Data for women born between 1 January 1988 and 5 June 1996 were extracted from the Scottish Cervical Cancer Screening System in July 2020 and linked to cancer registry, immunization and deprivation data. .

Incidence of invasive cervical cancer per 100,000 person-years and vaccine efficacy were correlated with vaccination status, age at vaccination, and deprivation; Kaplan Meier curves were calculated.

Results

No cases of invasive cancer were recorded in women immunized at 12 or 13 years of age, regardless of the number of doses.

Vaccinated women aged 14 to 22 years who received 3 doses of the bivalent vaccine showed a significant reduction in incidence compared to all unvaccinated women (3.2/100,000 [95% confidence interval (CI)]. = 2.1 to 4.6] vs. 8.4 [95% CI = 7.2 to 9.6]).
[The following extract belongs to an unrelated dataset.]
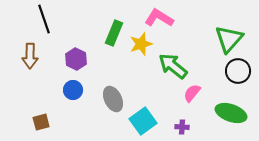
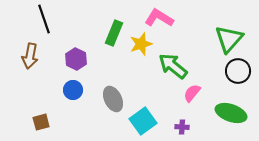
brown arrow: rotated 10 degrees clockwise
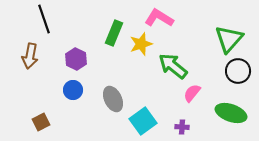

The unadjusted incidence was significantly higher in women from the most deprived areas (Scottish Index of Multiple Deprivation 1) than in the least deprived areas (Scottish Index of Multiple Deprivation 5) (10.1/100,000 [95% CI = 7. 8 to 12.8] versus 3.9 [95% CI = 2.6 to 5.7]).
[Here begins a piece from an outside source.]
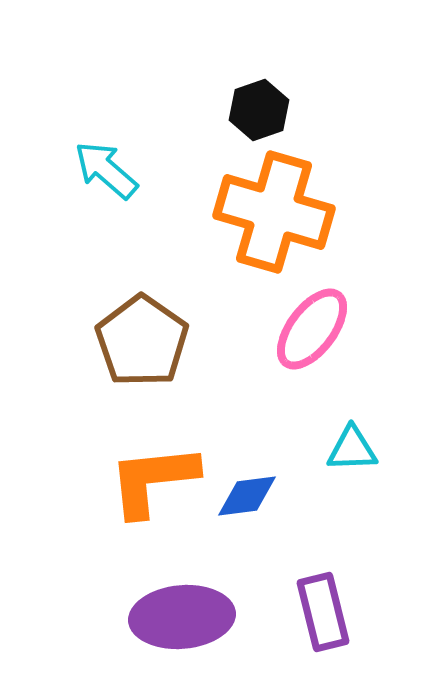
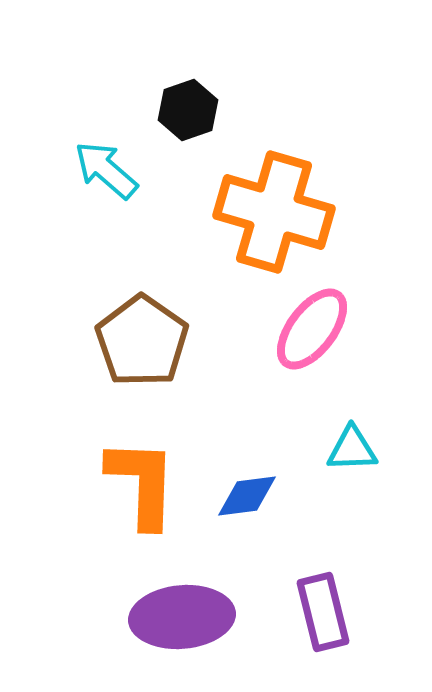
black hexagon: moved 71 px left
orange L-shape: moved 11 px left, 3 px down; rotated 98 degrees clockwise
Women in the most deprived areas showed a significant reduction in incidence after 3 doses of vaccine (13.1/100,000 [95% CI = 9.95 to 16.9] vs 2.29 [95% CI = 0.62 to 5.86]).

Conclusion

Our findings confirm that the bivalent vaccine prevents the development of invasive cervical cancer and that even 1 or 2 doses one month apart confer benefit if administered between 12 and 13 years of age. At older ages, 3 doses are required for the vaccine’s effectiveness to be statistically significant.

Women in more disadvantaged areas benefit more from vaccination than those in less disadvantaged areas.